I’m convinced that ComfyUI’s launch of native API nodes back in May of this year signals the end of an era for media generation using locally hosted AI models.

It was around that same time when I was doing my own exploration into what I could do on a consumer grade gaming laptop with 8GB of VRAM. What I found was while it was possible, it didn’t feel worth the wait to get an occasional gem that was viable enough for use in a project.

My next phase of AI media generation research shifted to using Veo 3, which generates videos much faster, yet the results still weren’t worth the credits wasted on generations that didn’t meet my quality requirements.

This month, I saw that ComfyUI announced native support for Seedream 4.0. I wasn’t aware of the new API nodes, or Seedream until that article. That meant I immediately wanted to know the model’s VRAM requirements, which ended up being a whopping 59GB!

Even an NVIDIA RTX 6000 Ada graphics card at $7k is only going to get you 48GB of VRAM.

It seems pointless to buy something that will be outdated buy the time you pay it off, even with 12 months financing at $580 per month.

At that point, you might as well budget for buying enough AI credits and let the services handle the hardware and maintenance for you.

I’m finding that I use free services, like Whisk, to generate images on a regular basis so I don’t have to store stable diffusion models on my machine and wait 10 minutes for results.

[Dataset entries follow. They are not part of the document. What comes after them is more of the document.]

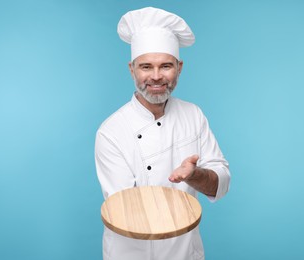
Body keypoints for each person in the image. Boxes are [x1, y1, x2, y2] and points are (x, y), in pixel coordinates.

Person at [95, 7, 230, 260]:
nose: (156, 77)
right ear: (132, 69)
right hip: (130, 254)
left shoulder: (194, 115)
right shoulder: (111, 131)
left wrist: (195, 175)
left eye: (165, 66)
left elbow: (221, 183)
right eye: (146, 67)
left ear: (179, 68)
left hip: (185, 252)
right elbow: (125, 208)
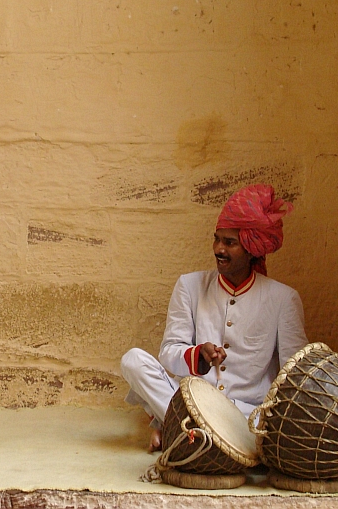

I can iterate quickly and navigate the 88% trash generations easier using the Google Lab’s infrastructure. This article’s image was a good example of that, which took 6 images to spark an idea and 20 more images to get to one I was happy with. That took minutes using my phone vs hours to manage locally on my laptop.

While I’m sad to see this happening, I understand why. Models that generate media need more resources. While smaller LLMs can run just fine on a local consumer grade machine, you still have to balance the weights and sacrifice some level of quality.

I’m planning to share more about that as I move towards exploring locally supported AI capabilities with Home Assistant.

Being someone who aims to promote free and open-source solutions as much as possible, I’m not sure when I’ll have the desire to pay for an AI media generation service. I only hung onto Google’s until the free trial ended, which was mainly due to more garbage being produced than gold.

I guess we’ll have to keep an eye out for quality to improve and costs of running the models to go down to make it truly worthwhile.